Люся даже не поднялась со стула. Так и слушала его, повернув на шум открываемой двери голову. И страх, в первую минуту мелькнувший на ее лице, сменился выражением негодования. Она хотела что-то сказать, но он, не слушая ее, ушел, громко хлопнув дверью.

Приказ его был строг, очень строг: к Жене не допускать никого. Это не было эгоизмом оскорбленного самолюбия. Хотя сначала сам-то себе он все-таки сознался, что накричал на Люсю только из-за этого щекотливого и неприятного чувства. Но потом… потом это отошло. Жене стало хуже.

К вечеру того дня, когда в его палате появился букет, у Жени резко подскочила температура. Вслед за ней Василий Прокопьевич ожидал некоторого возбуждения и готовился к нему. Но произошло совершенно обратное: Женя совсем сник.

– Теперь-то вы понимаете, что это совсем особенный больной? То, что полезно одним, вредно ему. Вредно! Понимаете? Ему тишину надо, а не возбуждающие свидания.

Люся не отвечала. Стояла бледная, только глаза ее блестели то ли от страха за свой самостоятельный и, как полагал врач, неверный шаг, то ли еще от чего. Василий Прокопьевич разбираться не стал. Его беспокоил Женя.

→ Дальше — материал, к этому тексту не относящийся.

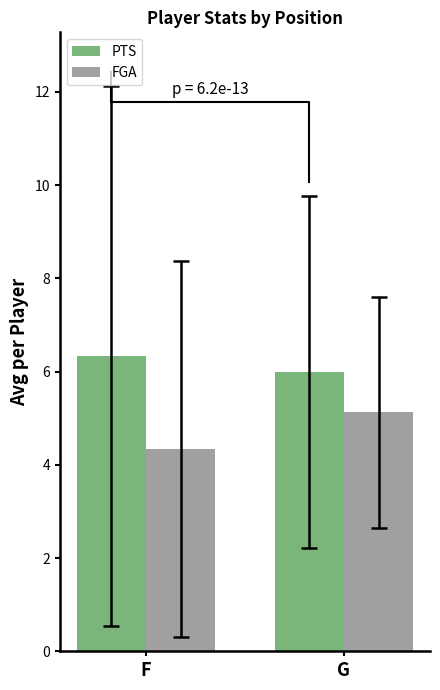

What is the spread (max minus min) of values at G?

0.9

То, что случилось через несколько дней, не привело его в ярость. Но он прямо-таки остолбенел, зайдя к Жене в палату. Прямо на кровати, наклонившись к Жене и стараясь отвести от его лица плотно прижатые руки, сидел все тот же мальчишка в потертом кителе с блестящими пуговицами.

Увидев Василия Прокопьевича, он не испугался, не вскочил. Однако, чувствуя приближение взрыва, сказал спокойно, чтобы явно не взволновать Женю:

– Ну, я пошел, Женя. Приду еще, и все придут. А ты ни о чем не думай… Лучше Раздольное вспомни.

Он поднялся, неторопливо пошел прямо на Василия Прокопьевича. Тот придержал его за плечи. Совсем по-взрослому Сережа – это был он – качнул головой в сторону коридора: «Мол, не здесь, не здесь, там поговорим». И Василий Прокопьевич невольно подчинился ему. У дверей обернулся: Женя смотрел на них обоих. Увидев, что на него смотрят, снова закрыл лицо руками.

– Кто же тебя впустил? – в коридоре тихо спросил Василий Прокопьевич, с любопытством оглядывая паренька.

Сережа укоризненно-грустно посмотрел ему в глаза, и от этого упрекающего взгляда врачу стало неловко.

– Вы так здесь всех зажали, кто же меня впустит? В окно я… – ответил Сережа. – Вот вы не верите… Наши сначала бегали сюда и просились, а теперь уже тоже не верят. А я верю! – с неожиданной страстностью воскликнул Сережа и придвинулся к Василию Прокопьевичу. – Понимаете, понимаете, если бы вы видели его в Раздольном, если б потом слышали, как он пел, вы бы никогда, никогда…

Что «никогда». Сережа так и не договорил, но, весь краснея и бледнея, как тогда у больничной калитки с Люсей, громко зашептал:

– Человеку вера нужна. И Женя должен верить, что мы с ним. Ну, на всю жизнь. А вы нас к нему не пускаете. Боитесь, что мы разволнуем. А того не знаете, что у него тут! – Сережа постучал себя кулаком в грудь. – У него ж религия! – Сережа внезапно смолк, будто на него плеснули холодной водой. – Человеку вера нужна, – повторил он бесцветным, уставшим голосом и поежился. Как-то нехорошо усмехнувшись, добавил:

– Она и есть у него, вера. Только какая?.. Эх вы-ы… – протянул Сережа, – врачи… – Он сплюнул на чистый крашеный пол коридора, обдал Василия Прокопьевича холодным презрительным взглядом и пошел по коридору невысокий, коренастый, и под стареньким кителем упрямо шевелились его, наверно, сильные, но еще по-детски узковатые плечи.